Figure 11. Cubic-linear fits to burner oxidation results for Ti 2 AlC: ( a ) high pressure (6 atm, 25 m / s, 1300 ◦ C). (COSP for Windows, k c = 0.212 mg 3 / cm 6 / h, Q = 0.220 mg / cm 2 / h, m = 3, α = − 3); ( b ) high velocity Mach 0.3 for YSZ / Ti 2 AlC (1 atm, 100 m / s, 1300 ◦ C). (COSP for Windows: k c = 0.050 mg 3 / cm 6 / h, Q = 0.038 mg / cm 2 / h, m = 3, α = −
...
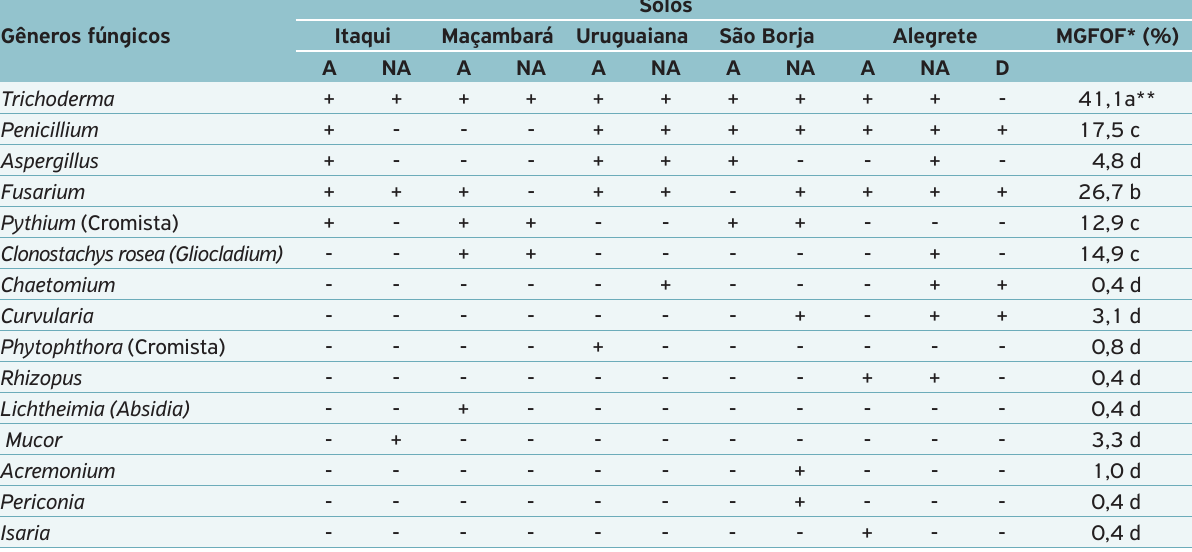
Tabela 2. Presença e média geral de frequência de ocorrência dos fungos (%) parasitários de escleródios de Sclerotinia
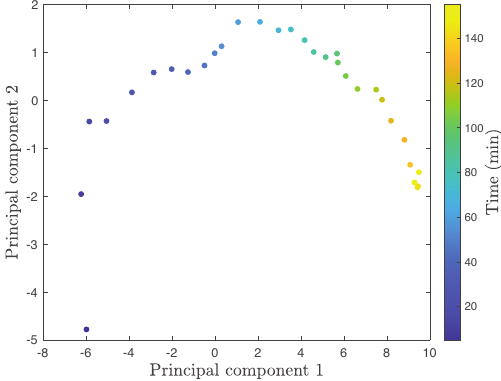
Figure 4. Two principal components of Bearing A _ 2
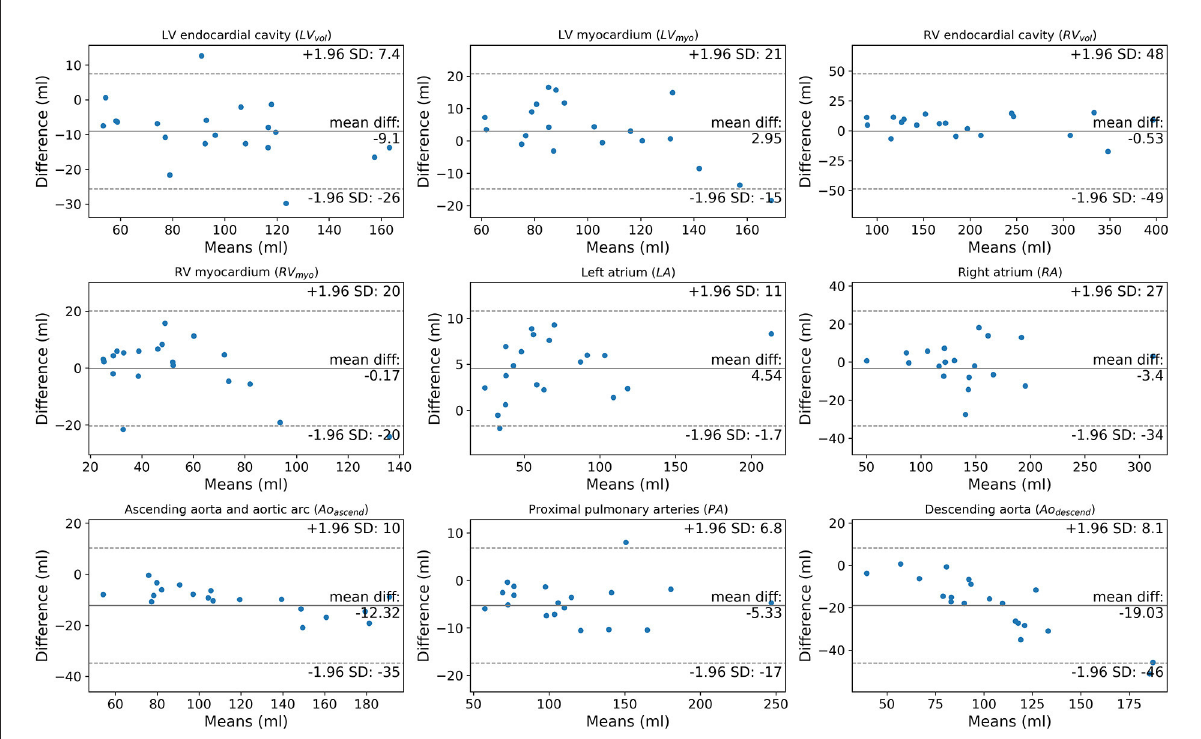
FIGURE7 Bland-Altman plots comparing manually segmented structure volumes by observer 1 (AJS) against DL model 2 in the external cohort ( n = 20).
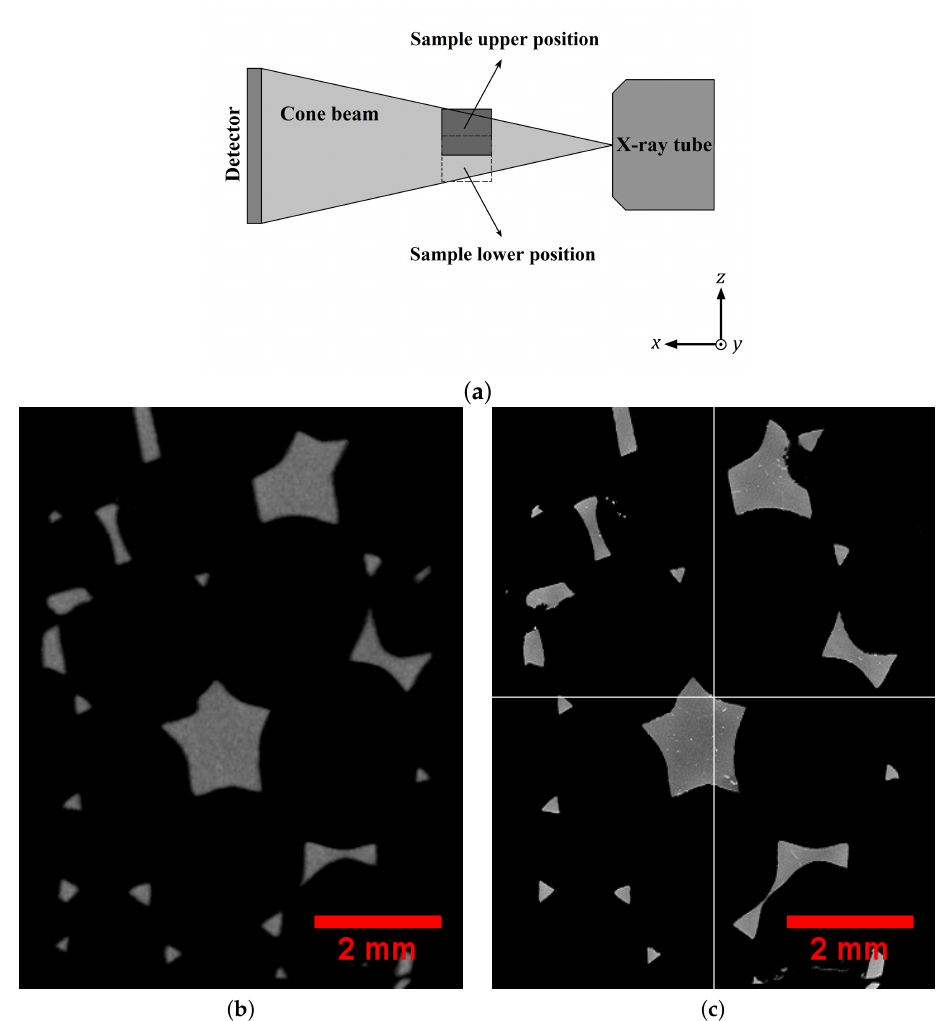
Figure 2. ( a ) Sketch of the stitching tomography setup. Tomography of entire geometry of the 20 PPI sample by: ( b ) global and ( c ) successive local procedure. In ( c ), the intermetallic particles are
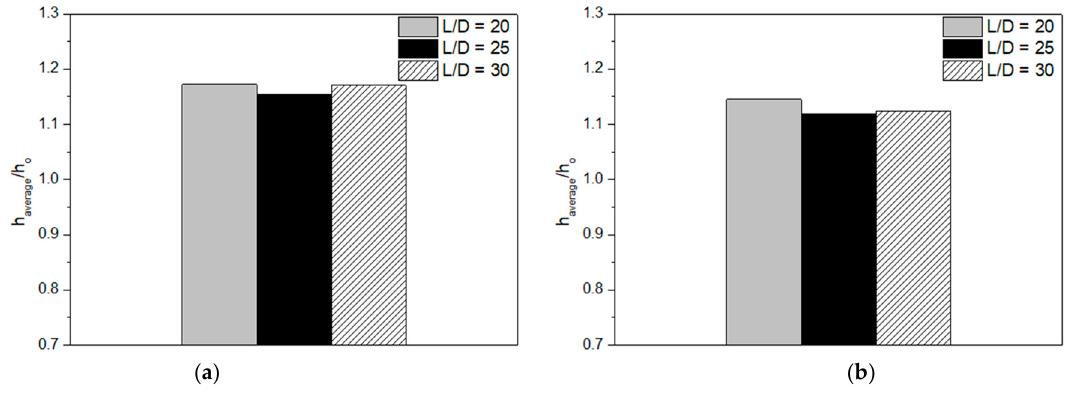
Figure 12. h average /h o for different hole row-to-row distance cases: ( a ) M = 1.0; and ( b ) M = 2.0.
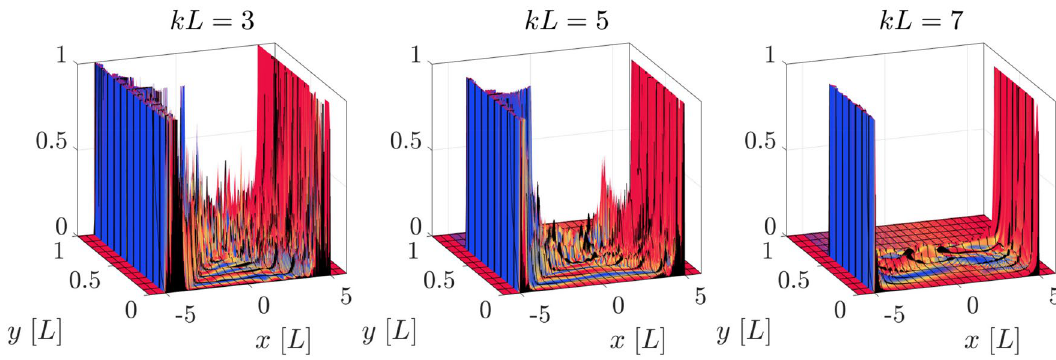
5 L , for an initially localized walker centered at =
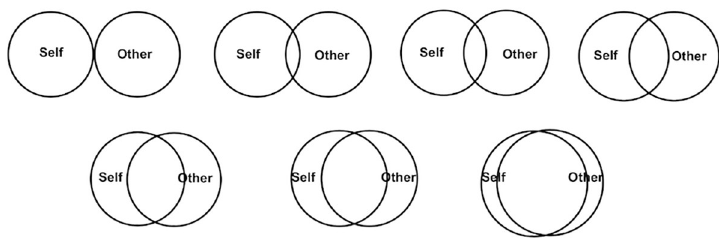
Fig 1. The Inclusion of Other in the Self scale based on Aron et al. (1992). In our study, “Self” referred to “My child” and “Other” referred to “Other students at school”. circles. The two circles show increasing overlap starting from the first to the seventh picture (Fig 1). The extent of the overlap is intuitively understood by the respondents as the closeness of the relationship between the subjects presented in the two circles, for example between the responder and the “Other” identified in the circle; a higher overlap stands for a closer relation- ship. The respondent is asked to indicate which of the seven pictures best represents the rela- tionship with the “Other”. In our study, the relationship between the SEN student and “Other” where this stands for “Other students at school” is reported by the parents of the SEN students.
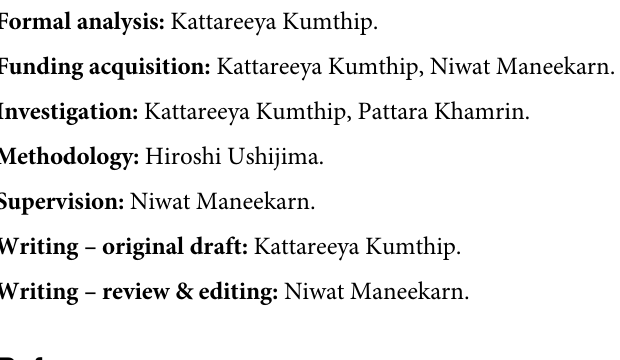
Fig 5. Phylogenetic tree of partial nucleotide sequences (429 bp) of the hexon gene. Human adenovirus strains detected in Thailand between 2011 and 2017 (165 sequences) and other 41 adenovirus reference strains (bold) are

What you will do:
Within the listing above, the lines starting at the one containing "Figure 4. Two" and ending at the one containing "FIGURE7 Bland-Altman plots" are to be returned exactly. Omit the pictures.

Result below:
Figure 4. Two principal components of Bearing A _ 2
FIGURE7 Bland-Altman plots comparing manually segmented structure volumes by observer 1 (AJS) against DL model 2 in the external cohort ( n = 20).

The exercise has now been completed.